══ Source material ══
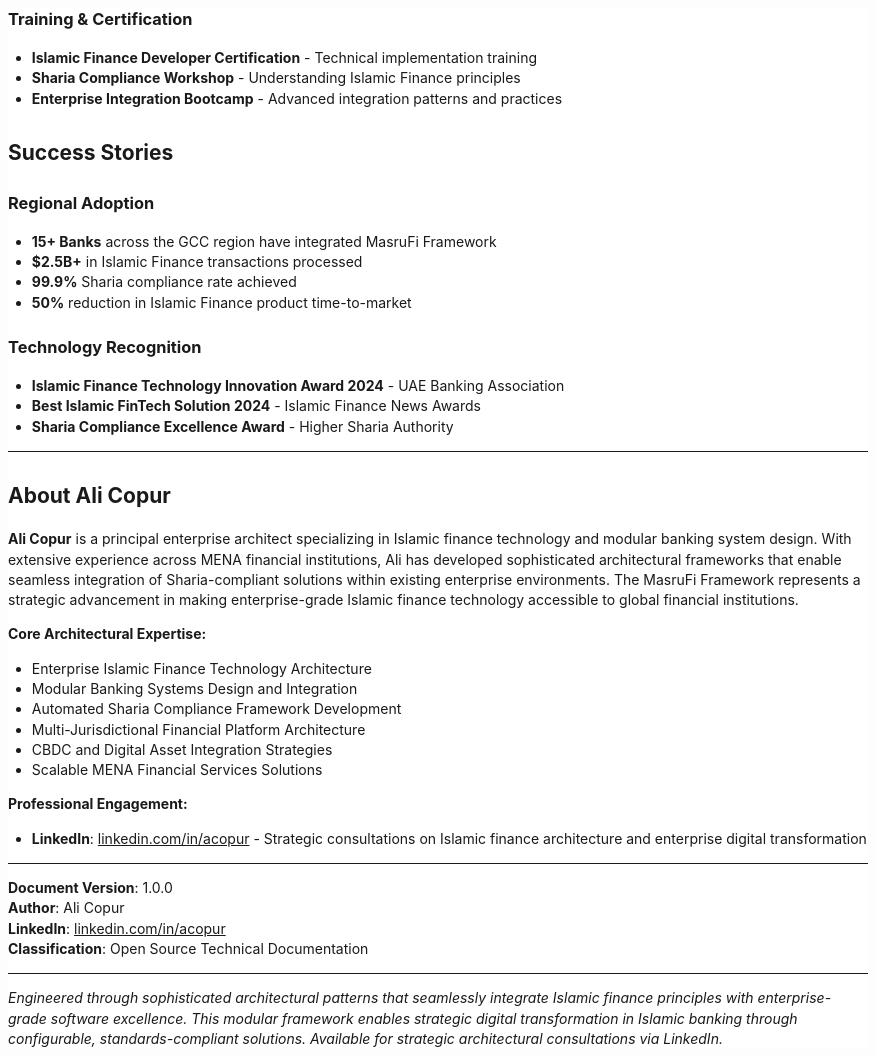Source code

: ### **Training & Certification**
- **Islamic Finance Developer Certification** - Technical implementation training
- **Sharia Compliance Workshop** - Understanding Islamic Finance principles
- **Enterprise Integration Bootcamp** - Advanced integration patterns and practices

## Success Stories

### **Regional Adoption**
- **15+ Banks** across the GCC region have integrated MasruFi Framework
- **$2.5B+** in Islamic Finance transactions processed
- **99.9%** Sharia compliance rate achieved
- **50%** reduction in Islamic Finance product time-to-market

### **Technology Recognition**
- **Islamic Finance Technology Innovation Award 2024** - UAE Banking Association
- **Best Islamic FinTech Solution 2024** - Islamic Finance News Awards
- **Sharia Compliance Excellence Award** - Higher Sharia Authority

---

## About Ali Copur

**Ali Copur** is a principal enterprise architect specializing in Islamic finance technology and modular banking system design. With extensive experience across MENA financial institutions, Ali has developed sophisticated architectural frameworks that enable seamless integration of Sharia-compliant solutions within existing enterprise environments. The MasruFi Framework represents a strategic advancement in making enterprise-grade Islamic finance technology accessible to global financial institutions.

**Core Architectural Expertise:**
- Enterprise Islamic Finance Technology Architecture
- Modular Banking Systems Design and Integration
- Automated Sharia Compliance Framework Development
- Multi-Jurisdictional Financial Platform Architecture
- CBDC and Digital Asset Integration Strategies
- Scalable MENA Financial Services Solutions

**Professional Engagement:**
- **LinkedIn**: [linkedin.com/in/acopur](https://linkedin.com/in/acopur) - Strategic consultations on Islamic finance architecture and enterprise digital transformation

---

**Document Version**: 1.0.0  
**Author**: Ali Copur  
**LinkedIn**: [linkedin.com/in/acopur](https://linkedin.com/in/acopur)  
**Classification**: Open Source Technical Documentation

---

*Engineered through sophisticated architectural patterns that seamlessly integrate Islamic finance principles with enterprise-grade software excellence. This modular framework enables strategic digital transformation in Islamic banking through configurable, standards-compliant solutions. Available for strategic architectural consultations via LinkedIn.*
═══
══ Source material ══
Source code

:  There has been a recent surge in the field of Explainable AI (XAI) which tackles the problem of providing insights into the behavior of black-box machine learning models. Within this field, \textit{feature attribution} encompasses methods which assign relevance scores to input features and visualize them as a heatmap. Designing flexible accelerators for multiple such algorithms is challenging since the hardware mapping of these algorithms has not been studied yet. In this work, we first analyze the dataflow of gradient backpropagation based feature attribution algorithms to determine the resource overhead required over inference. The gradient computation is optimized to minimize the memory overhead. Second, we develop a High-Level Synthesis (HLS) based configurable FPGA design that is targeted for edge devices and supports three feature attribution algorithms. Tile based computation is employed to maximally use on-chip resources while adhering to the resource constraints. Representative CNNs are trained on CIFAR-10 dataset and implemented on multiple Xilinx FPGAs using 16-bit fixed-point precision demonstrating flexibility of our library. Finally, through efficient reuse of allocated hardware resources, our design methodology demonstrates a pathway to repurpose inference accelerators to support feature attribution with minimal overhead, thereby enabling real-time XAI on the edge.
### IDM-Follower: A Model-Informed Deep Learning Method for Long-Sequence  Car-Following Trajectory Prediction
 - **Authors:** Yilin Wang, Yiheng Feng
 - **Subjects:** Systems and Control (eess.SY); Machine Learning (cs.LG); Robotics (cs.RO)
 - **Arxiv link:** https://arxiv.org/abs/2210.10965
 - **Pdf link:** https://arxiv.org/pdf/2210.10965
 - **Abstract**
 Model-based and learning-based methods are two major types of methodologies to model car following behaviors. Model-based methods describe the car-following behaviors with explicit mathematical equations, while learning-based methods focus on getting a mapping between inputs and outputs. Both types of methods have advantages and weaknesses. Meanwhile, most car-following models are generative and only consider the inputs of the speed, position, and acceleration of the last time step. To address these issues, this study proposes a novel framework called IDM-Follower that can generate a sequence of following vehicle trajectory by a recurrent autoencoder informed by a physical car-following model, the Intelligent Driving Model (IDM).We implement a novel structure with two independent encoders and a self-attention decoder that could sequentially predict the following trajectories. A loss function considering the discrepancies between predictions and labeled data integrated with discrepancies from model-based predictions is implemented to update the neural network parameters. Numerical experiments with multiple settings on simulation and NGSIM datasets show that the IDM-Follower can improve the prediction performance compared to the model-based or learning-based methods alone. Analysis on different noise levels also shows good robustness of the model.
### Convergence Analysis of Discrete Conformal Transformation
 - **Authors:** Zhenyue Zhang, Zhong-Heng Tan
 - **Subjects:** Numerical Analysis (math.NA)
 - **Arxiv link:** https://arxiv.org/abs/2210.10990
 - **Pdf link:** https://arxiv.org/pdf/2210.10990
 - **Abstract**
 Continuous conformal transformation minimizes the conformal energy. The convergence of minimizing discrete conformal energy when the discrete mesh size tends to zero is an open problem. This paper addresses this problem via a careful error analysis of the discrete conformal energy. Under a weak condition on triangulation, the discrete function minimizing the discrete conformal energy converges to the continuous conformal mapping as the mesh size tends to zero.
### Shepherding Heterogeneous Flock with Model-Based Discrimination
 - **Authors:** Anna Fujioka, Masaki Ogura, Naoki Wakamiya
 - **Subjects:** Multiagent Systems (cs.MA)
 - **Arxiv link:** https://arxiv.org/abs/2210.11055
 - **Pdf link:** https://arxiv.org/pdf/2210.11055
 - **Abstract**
═══
Can you give back the lines starting with the one containing "### **Training & Certification**" and running through the one containing "## Success Stories", with "Bootcamp" swapped for "Program" and everything else unchanged?

: ### **Training & Certification**
- **Islamic Finance Developer Certification** - Technical implementation training
- **Sharia Compliance Workshop** - Understanding Islamic Finance principles
- **Enterprise Integration Program** - Advanced integration patterns and practices

## Success Stories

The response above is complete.